(Items listed in a dataset)
----------
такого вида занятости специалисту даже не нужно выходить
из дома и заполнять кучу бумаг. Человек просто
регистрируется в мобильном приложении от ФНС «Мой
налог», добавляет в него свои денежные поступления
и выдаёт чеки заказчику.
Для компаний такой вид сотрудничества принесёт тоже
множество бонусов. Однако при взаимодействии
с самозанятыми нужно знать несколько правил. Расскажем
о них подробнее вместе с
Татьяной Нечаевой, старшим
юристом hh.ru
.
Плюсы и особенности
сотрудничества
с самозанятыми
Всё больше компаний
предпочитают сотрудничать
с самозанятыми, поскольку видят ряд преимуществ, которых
----------
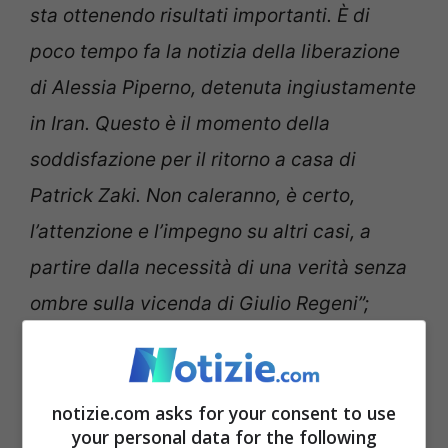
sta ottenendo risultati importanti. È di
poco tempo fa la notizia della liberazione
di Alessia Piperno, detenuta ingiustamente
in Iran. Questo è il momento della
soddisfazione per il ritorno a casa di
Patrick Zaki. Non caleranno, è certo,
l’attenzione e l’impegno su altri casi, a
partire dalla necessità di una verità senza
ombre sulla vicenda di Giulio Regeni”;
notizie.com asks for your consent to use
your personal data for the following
----------
__PROBLEM TO WORK ON__:
The required output is the stretch of entries above from the line containing "предпочитают сотрудничать" through the line containing "с самозанятыми, поскольку", reproduced exactly.

__EXERCISE SOLUTION__:
предпочитают сотрудничать
с самозанятыми, поскольку видят ряд преимуществ, которых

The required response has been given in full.